## RECORDS FOR PROCESSING
....

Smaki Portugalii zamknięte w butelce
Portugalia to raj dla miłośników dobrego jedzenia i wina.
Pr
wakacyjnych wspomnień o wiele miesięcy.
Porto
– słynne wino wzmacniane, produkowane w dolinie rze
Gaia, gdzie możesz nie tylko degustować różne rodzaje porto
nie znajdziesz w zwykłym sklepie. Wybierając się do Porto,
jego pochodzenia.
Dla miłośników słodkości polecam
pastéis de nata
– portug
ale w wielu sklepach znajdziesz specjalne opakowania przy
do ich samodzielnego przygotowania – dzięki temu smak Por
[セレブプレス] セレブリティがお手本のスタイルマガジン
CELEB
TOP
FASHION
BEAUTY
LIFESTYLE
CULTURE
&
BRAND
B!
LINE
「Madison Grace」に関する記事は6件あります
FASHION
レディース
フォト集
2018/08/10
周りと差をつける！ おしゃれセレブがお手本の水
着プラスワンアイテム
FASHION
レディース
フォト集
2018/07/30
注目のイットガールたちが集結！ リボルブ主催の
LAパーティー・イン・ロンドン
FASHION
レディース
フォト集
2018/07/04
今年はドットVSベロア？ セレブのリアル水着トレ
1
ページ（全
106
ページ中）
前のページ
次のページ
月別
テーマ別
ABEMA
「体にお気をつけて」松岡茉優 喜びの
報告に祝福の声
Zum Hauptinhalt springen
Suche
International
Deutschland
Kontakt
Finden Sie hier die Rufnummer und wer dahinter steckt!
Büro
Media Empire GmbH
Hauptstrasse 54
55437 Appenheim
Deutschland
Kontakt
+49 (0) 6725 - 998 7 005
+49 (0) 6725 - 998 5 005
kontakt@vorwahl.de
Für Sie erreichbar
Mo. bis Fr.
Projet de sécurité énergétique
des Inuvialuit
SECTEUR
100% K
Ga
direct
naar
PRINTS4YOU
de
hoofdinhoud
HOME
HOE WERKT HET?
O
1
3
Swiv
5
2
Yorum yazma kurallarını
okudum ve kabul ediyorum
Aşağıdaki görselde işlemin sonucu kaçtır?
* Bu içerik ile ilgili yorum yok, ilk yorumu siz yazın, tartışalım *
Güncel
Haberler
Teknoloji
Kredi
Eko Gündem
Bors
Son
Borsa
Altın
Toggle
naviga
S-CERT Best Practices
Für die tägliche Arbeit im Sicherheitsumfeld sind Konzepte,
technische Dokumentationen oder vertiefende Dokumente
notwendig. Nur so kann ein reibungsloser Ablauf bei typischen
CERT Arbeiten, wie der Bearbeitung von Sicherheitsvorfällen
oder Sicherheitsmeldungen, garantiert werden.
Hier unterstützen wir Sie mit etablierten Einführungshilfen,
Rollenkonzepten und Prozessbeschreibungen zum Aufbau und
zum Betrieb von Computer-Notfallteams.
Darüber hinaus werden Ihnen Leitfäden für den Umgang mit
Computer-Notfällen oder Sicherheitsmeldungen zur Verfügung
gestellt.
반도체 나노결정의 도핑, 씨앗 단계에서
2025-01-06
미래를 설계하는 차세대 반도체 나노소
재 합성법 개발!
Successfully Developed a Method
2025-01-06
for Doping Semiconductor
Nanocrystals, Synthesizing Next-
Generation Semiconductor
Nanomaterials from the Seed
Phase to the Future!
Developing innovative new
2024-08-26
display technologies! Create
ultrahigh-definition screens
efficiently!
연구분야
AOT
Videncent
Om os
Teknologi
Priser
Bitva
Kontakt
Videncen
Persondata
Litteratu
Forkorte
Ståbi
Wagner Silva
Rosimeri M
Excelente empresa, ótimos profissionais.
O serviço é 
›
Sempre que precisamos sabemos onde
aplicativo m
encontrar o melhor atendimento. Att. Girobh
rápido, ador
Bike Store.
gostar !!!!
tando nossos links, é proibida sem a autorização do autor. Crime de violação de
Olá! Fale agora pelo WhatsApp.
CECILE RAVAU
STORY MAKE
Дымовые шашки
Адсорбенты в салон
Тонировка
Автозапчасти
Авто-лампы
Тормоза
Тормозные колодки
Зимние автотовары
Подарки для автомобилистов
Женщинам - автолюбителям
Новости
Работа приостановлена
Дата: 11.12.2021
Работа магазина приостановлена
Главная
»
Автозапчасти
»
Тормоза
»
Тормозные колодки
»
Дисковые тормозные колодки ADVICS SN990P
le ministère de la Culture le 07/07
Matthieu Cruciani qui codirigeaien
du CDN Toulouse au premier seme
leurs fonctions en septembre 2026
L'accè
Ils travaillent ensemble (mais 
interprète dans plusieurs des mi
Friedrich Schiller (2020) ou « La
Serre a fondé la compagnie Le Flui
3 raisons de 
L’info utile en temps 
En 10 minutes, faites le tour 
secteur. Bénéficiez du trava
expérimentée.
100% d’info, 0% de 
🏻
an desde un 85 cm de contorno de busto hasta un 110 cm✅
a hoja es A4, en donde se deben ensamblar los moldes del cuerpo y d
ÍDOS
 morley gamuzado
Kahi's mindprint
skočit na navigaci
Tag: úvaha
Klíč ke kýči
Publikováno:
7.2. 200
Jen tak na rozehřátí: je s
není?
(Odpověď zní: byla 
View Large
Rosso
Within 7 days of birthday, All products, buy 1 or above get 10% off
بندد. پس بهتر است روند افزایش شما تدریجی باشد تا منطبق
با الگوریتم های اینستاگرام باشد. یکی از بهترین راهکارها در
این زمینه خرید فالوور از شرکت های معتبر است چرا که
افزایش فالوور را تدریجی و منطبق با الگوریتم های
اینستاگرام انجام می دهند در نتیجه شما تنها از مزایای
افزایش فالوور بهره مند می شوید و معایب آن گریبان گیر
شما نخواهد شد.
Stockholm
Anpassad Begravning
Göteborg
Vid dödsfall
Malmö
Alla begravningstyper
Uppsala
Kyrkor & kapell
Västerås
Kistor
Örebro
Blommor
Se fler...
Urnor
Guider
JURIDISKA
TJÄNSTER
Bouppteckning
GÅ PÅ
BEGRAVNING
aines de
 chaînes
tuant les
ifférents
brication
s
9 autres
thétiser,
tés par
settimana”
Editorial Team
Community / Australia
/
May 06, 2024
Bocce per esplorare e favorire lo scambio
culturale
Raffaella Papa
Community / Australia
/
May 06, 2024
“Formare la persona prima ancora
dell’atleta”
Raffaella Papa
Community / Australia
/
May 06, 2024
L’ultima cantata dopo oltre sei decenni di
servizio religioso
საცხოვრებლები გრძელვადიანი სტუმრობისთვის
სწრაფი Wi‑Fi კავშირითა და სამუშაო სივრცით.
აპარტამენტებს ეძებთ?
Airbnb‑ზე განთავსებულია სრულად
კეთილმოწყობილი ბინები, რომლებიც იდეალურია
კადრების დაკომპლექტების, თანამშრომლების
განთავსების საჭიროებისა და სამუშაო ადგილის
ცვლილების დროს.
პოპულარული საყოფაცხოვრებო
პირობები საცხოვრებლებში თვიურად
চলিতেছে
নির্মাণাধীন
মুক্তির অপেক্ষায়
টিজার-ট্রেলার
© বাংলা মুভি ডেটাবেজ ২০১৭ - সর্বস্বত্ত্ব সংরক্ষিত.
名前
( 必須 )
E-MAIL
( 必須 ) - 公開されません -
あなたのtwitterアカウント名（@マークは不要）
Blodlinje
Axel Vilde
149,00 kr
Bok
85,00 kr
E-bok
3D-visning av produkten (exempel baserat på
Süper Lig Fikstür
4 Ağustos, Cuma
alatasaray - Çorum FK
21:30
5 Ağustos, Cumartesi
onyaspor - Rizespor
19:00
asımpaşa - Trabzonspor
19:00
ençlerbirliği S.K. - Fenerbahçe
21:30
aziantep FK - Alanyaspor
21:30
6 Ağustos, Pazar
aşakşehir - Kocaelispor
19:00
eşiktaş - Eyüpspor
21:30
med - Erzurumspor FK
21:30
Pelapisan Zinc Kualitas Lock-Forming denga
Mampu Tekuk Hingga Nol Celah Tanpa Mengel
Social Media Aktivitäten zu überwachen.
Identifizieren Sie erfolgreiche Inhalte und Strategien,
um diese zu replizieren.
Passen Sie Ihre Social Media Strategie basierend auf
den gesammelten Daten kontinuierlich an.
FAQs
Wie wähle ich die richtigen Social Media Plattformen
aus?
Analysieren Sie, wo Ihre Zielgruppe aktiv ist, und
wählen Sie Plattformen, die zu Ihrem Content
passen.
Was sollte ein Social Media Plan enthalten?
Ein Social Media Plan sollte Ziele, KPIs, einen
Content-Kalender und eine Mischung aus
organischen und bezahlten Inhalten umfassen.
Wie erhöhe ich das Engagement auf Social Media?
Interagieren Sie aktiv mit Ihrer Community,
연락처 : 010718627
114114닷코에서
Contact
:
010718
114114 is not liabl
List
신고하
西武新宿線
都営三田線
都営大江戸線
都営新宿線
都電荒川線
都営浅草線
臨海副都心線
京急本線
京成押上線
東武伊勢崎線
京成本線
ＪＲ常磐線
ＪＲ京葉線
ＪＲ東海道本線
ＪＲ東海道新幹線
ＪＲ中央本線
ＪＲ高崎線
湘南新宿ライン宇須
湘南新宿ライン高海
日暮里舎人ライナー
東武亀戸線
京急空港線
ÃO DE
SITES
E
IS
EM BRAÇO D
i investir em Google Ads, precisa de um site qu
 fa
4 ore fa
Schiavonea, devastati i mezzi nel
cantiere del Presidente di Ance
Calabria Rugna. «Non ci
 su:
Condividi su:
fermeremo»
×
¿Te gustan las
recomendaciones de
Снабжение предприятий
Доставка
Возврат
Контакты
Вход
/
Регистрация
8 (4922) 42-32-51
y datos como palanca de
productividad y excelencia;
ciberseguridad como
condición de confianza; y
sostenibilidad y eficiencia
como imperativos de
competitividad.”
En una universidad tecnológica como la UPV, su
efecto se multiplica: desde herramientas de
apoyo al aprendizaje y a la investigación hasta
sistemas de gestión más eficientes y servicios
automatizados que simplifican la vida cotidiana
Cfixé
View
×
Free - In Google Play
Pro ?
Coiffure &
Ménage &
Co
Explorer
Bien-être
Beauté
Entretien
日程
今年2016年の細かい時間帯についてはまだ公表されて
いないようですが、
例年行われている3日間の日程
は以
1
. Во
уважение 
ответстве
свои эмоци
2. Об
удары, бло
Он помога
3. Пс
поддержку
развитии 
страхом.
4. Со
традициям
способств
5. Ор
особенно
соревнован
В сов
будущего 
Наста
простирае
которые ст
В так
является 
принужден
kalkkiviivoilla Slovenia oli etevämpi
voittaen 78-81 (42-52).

....

## THE PROBLEM
Set down exactly the lines beginning at the one that holds "ciberseguridad como" and ending with the last line of the data.

## RESPONSE BOX
ciberseguridad como
condición de confianza; y
sostenibilidad y eficiencia
como imperativos de
competitividad.”
En una universidad tecnológica como la UPV, su
efecto se multiplica: desde herramientas de
apoyo al aprendizaje y a la investigación hasta
sistemas de gestión más eficientes y servicios
automatizados que simplifican la vida cotidiana
Cfixé
View
×
Free - In Google Play
Pro ?
Coiffure &
Ménage &
Co
Explorer
Bien-être
Beauté
Entretien
日程
今年2016年の細かい時間帯についてはまだ公表されて
いないようですが、
例年行われている3日間の日程
は以
1
. Во
уважение 
ответстве
свои эмоци
2. Об
удары, бло
Он помога
3. Пс
поддержку
развитии 
страхом.
4. Со
традициям
способств
5. Ор
особенно
соревнован
В сов
будущего 
Наста
простирае
которые ст
В так
является 
принужден
kalkkiviivoilla Slovenia oli etevämpi
voittaen 78-81 (42-52).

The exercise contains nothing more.